Written and Directed by Cory Finley | 92 min
Lily (Anya Taylor-Joy) is an unhappy teen from a very wealthy Connecticut family. She’s been kicked out of her private school for plagiarism, but otherwise seems your average overachiever with an out-of- touch mother and asshole stepfather (Paul Sparks). Her pal Amanda (Olivia Cooke) is numb—she doesn’t feel much of anything. Amanda is the one who suggests maybe Lily needs to kill her stepfather, to get him out of her life. Lily’s not on board at first, but then starts to entertain the idea. Enter Tim (Anton Yelchin, who is deeply missed), a 20-something drug dealer with big dreams. He may be available for dirty deeds done for $100 grand.
Finley is a playwright-turned-filmmaker, and his acuity with conversation brings a lot to his first feature, as well as a terrific sense of pace, camera movement, and especially score and sound design—an unusual assemblage of atonal sound, percussive pops and clicks, with some excellent use of Tanya Tagaq. This isn’t your average melodramatic teen drama, this is scalpel-sharp dark comedy, taking two characters on the opposite ends of a recognizable emotional spectrum and sending them toward one another, to a place where they almost collide, until revealing they are heading in other, unexpected directions.

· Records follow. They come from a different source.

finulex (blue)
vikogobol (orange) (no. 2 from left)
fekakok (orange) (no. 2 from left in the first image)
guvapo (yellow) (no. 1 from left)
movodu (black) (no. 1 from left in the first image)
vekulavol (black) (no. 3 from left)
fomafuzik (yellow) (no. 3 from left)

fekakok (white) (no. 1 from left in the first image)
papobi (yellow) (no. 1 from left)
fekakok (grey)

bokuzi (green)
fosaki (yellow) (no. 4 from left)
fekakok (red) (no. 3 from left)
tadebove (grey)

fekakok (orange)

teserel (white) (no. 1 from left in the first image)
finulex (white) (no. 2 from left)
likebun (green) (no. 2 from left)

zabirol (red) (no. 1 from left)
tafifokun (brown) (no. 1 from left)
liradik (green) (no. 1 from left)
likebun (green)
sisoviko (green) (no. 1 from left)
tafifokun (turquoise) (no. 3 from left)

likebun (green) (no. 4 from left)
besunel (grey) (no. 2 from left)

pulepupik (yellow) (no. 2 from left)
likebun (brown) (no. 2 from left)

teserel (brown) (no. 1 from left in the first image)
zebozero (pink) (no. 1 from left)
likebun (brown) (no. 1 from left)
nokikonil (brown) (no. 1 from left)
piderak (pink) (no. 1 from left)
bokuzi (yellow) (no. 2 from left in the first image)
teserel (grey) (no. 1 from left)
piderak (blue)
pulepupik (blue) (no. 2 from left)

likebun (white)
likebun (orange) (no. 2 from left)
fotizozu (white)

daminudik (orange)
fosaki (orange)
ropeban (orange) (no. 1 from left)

What sticks like glue here here are the performances. Olivia Cooke has impressed me in things like The Signal, The Limehouse Golem, and especially Me And Earl And The Dying Girl. Stardom surely awaits, though that may depend somewhat on the quality of Ready Player One. I think it might come even sooner for Anya Taylor-Joy, whose magnetism and astonishing technical control are something to see, as they were in The Witch, Morgan, and Split. Whenever it’s finally released, the X-Men spinoff, The New Mutants, is bound to give her a higher profile.
In the meantime, witness Thoroughbreds, a thoughtful teen thriller about empathy and murder. Since the modern classic that is Heathers, how many of those have you seen?